Lines that include the string "https" are the ones to copy from the entries below.
+++
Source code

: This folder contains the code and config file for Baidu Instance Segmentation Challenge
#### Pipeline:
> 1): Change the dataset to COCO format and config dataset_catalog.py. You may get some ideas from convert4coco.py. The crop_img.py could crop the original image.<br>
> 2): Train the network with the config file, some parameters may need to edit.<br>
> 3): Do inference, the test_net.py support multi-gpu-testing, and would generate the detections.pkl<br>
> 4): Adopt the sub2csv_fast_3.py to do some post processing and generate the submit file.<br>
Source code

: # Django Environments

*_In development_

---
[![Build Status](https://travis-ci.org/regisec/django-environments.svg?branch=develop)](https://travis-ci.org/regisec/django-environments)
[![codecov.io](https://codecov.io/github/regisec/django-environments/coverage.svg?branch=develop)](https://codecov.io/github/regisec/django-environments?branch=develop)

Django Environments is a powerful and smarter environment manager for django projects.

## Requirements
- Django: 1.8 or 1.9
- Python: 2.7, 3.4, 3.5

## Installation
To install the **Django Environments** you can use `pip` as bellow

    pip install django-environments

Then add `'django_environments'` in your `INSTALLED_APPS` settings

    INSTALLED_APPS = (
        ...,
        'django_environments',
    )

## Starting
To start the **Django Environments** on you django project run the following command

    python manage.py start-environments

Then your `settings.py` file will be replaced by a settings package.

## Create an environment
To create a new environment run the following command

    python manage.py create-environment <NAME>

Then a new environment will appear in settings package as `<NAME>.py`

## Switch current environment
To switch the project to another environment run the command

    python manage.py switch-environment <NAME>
+++
- [Exercise solution]
[![Build Status](https://travis-ci.org/regisec/django-environments.svg?branch=develop)](https://travis-ci.org/regisec/django-environments)
[![codecov.io](https://codecov.io/github/regisec/django-environments/coverage.svg?branch=develop)](https://codecov.io/github/regisec/django-environments?branch=develop)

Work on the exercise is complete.